A program of earth science digital data compilation has recently been undertaken in New Zealand to allow the use of more probabilistic data analysis techniques in mineral exploration, moving away from the traditional expert-system methods. This is the first time that new technologies in IT, database management and Geographic Information Systems have been used outside of research projects. The combination of the new modelling techniques and a national scale digital geological database has successfully led to increased investment in New Zealand.

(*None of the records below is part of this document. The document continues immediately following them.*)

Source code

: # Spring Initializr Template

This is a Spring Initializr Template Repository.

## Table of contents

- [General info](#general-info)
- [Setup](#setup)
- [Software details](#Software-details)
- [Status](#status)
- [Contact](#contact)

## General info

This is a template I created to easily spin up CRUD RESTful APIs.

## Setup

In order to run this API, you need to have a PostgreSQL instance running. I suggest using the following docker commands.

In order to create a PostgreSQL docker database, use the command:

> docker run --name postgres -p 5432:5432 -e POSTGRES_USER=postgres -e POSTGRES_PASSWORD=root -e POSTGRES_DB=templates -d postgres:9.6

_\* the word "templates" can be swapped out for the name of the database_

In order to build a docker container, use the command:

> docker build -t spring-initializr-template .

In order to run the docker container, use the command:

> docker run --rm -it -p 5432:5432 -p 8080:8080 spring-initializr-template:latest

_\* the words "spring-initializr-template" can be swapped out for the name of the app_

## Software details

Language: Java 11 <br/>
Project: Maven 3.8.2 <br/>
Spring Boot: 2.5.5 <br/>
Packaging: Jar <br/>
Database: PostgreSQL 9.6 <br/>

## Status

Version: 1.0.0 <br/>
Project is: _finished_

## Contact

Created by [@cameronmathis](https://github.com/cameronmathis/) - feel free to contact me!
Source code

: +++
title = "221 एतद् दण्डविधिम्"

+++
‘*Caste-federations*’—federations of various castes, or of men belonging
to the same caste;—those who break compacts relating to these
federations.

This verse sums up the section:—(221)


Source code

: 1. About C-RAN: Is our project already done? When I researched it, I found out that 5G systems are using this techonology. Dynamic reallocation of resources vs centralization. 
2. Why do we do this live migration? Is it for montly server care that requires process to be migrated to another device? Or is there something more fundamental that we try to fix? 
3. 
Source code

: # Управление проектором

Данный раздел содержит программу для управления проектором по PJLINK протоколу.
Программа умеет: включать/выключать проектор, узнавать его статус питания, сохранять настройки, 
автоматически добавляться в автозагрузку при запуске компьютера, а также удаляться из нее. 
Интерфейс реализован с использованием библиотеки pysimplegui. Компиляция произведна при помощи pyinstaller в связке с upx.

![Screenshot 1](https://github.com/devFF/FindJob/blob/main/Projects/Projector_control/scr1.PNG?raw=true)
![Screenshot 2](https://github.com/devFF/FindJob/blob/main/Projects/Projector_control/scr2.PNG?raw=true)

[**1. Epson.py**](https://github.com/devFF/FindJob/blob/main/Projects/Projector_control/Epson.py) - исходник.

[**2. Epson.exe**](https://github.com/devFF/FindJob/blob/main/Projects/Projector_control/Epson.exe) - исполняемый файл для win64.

Gold production in New Zealand has been significant since the mid 1800s, totalling 900,000 kg (29 M oz) to 2005. In addition, there is potential for an additional 1.23 t (41 M oz) of gold in known and undiscovered deposits. Most gold in New Zealand has originated from mesothermal or epithermal hydrothermal systems. Mesothermal gold occurs in low-medium metamorphic grade sedimentary and schist host rocks, typically within quartz veins or shear zones that were formed during deformation. These deposits are largely confined to Otago, West Coast and Marlborough. Epithermal gold occurs in volcanic terrains associated with near-surface active hydrothermal systems, either in quartz veins or disseminated through strongly altered zones. Major epithermal deposits have been found in Coromandel, and significant prospects are known in Northland and the Taupo Volcanic Zone. Major alluvial gold mining has occurred downstream of mesothermal gold deposits in Otago and the West Coast of the South Island.
Considerable data are available in digital formats to assist exploration for new gold deposits using Geographic Information Systems (GIS) software. These data include modern geological mapping, geochemistry, geophysics, mineral occurrences, topographic data and cultural data, as well as derivative themes such as geophysical interpretation, metamorphic grade, and structural trends. Geological mapping data include rock type, age, and stratigraphic association, as well as alteration zones, faults, folds, dikes, veins, and structural measurement data. The spatial relationships between these data and known gold deposits have been statistically quantified using the Weights of Evidence technique within GIS software. Stronger correlating data have been combined to create map models that quantify prospectivity. Many poorly explored areas of elevated prospectivity have been identified and reinforce the notion that New Zealand has considerable potential for future gold discoveries.